Dealing with rejection is part of the patent process.
After waiting around 18 months from your filing date to hear back from the USPTO regarding your patent application, you finally receive a letter from a patent examiner assigned to your patent application. The letter is typically called an “Office Action” and contains the examiner’s initial determination of the allowability of your patent application. Fair warning, typically the first Office Action is a rejection of your patent application as not being patentable.
The Examiner is not rejecting you or your invention. The Examiner is just the way you claim your invention, so do not take the rejection personally.
At the end of every patent is a numbered list of sentences/paragraphs called claims. The claims describe what part of the invention you claim is your intellectual property. A claim defines exactly what the inventor owns (like a fence around a piece of property) and lets others know when they are trespassing on your intellectual property.
The Art of the Deal.
The patent process is a negotiation. Typically, patent attorneys initially file claims that are broader than what the actual invention covers to reach for as broad of coverage for your invention as reasonably possible. The examiner will almost always reject the first set of claims and then work with the attorney to find reasonable middle ground.
Just like negotiating the final price of a call you purchase, you start low, the Examiner starts high, and you work toward a middle ground. Your response to the Office action is part of the negotiation process to identify what if unique and different about your invention. It is the duty of the United States Patent Office (USPTO) to ensure that every invention is worthy of an issued patent. Every inventor has to work to get those rights.

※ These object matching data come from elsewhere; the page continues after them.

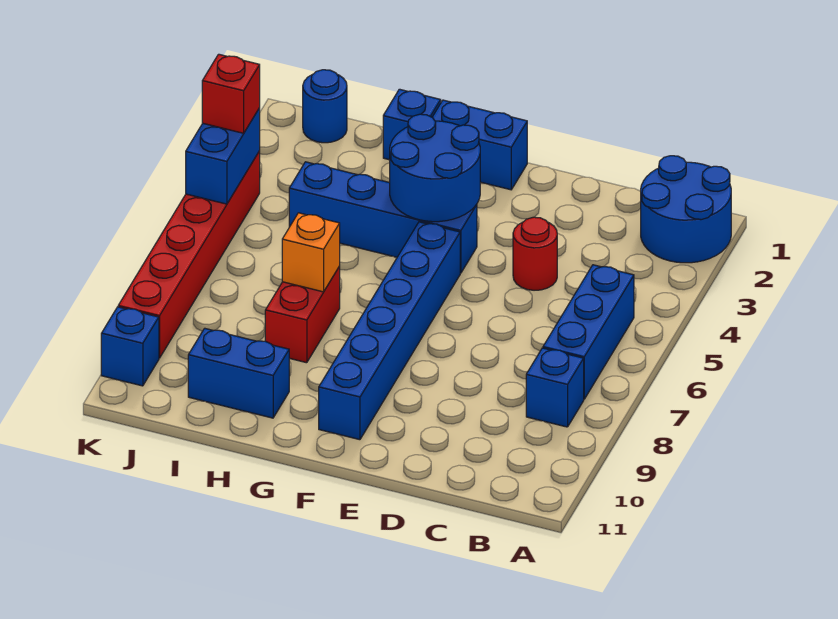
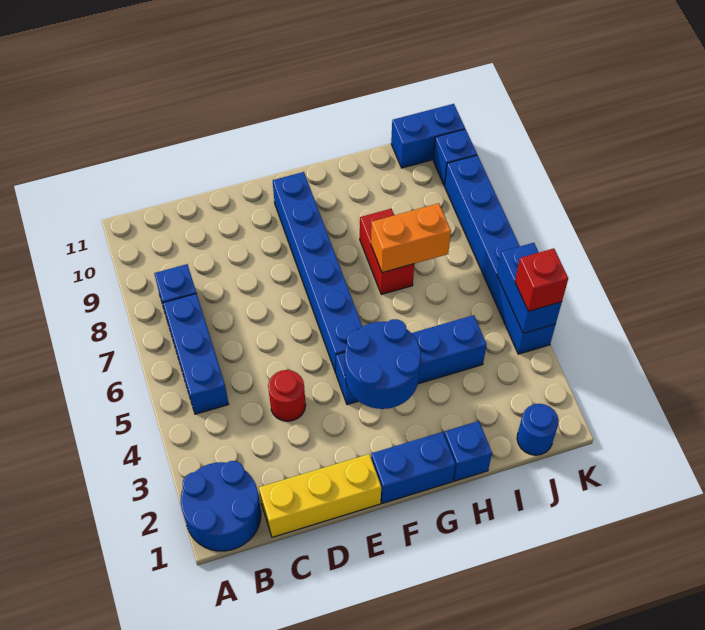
none -> yellow brick C1:E1 level 1
orange brick H7 level 2 -> orange brick H7:I7 level 2
blue brick H10:I10 level 1 -> blue brick J11:K11 level 1
red brick K4:K9 level 1 -> blue brick K4:K9 level 1

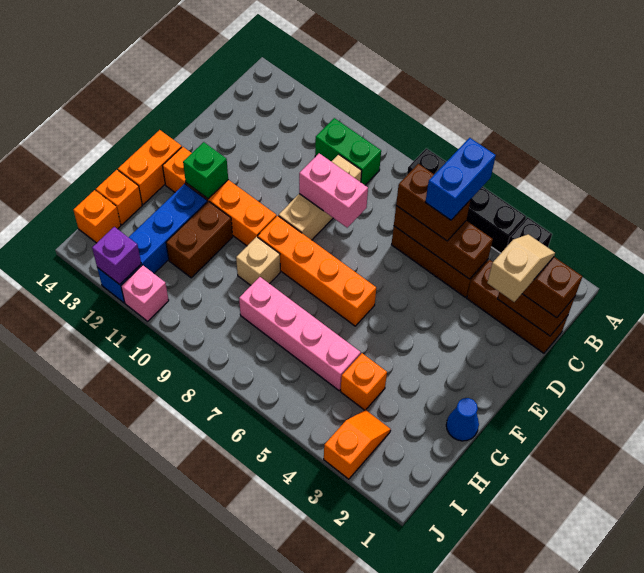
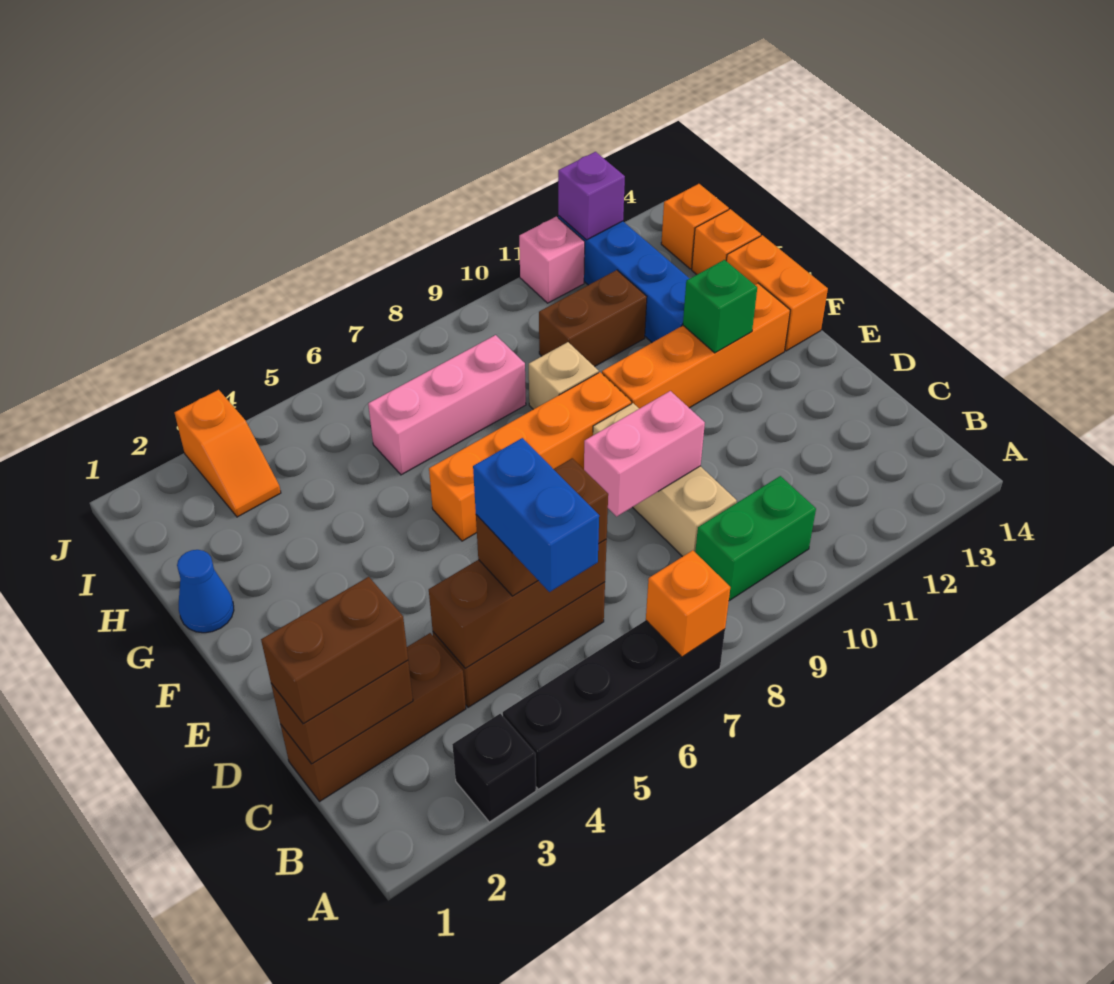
tan slope C2:D2 level 4 top D -> none
brown brick G11:H11 level 1 -> brown brick H10:H11 level 1
orange brick H4 level 1 -> orange brick A7 level 2
pink brick H5:H8 level 1 -> pink brick H6:H8 level 1

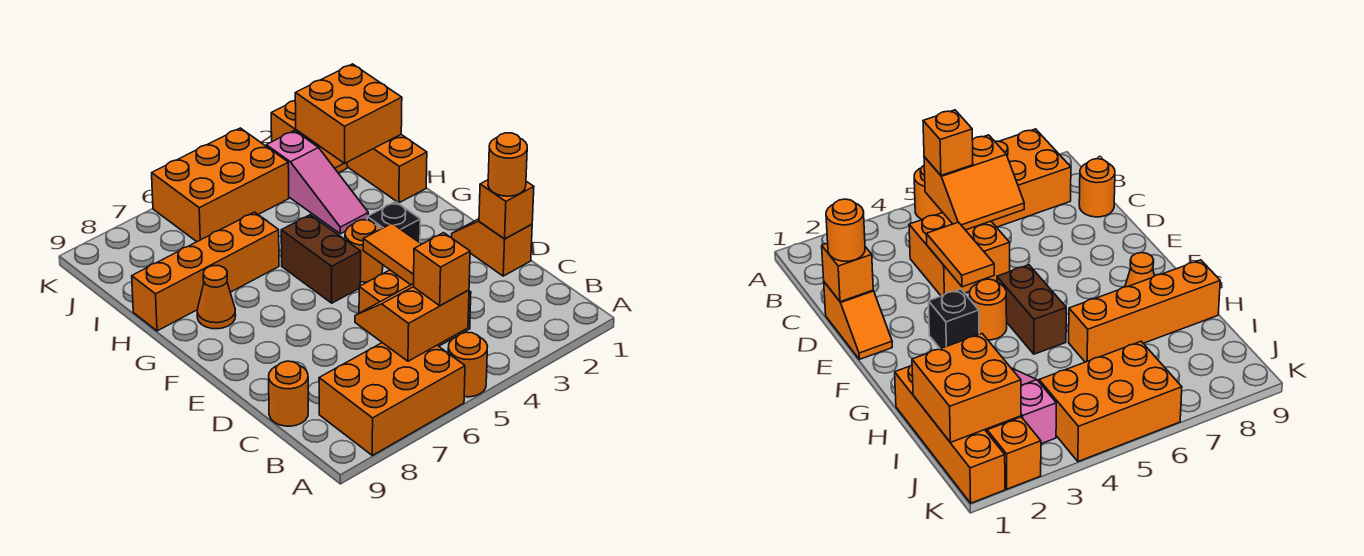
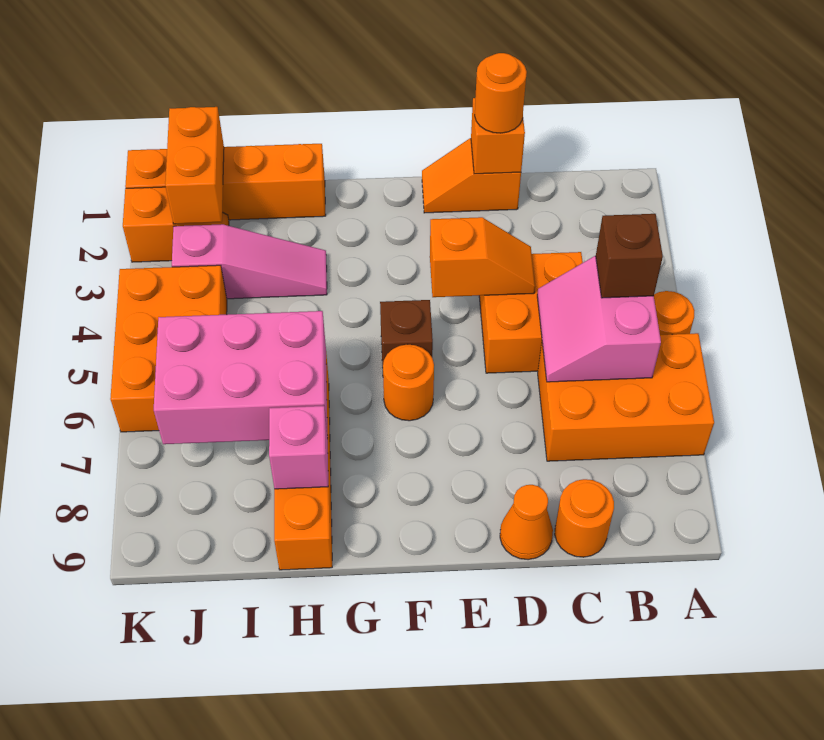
orange brick A6:B8 level 1 -> orange brick A6:C7 level 1
orange slope B5:C6 level 2 top B -> pink slope B5:C6 level 2 top B
orange brick B5 level 3 -> brown brick B5 level 3
orange tile D4:E4 level 2 -> orange slope D4:E4 level 2 top E
black brick F3 level 1 -> none
orange round brick F4 level 1 -> orange round brick F6 level 1
brown brick F5:G5 level 1 -> brown brick F5 level 1
orange cone G8 level 1 -> orange cone D9 level 1
none -> pink brick H6:J7 level 2
none -> pink brick H8 level 2
orange brick I1:J2 level 2 -> orange brick J1:J2 level 2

The Examiner will identify and apply the relevant prior art references (inventions available in the public domain before your patent application was filed) to each of the features of the claims in your patent application as part of the Office action. The Examiner will detail why the Examiner believes the features in the claims are found in the cited prior art. Do not take it personally.
Once an Office action has been received, it is now up to you/your patent attorney to respond in one of two ways:
Argue why your invention is different.
If the Examiner is mischaracterizing the prior art, interpreting it incorrectly or too broadly, or is otherwise misapplying the prior art references, you can argue how certain claim limitations/features are not found in the cited prior art reference. The Examiner will then review your arguments and either agree with them and find new references, agree with them and allow the patent application, or disagree with the arguments and maintain the rejections.
Clarify the features of the claim (Amendments)
In addition or as an alternative to making arguments, you may also amend or adjust your claims clarify your invention. The adjustments may include limiting the scope of your invention or adding in new features to your claims that are not disclosed or suggested in the cited prior art references.
Convincing is the Key
The goal of the Office action response is to convince the Examiner to allow your claims through a combination of claim amendments and skillful arguments that point out how certain claim recitations are absent in the cited prior art. It may take more than one response to different Office actions to reach the middle ground where your patent application may be allowed, but typically if you persevere you can reach the acceptable middle ground to get your patent application allowed.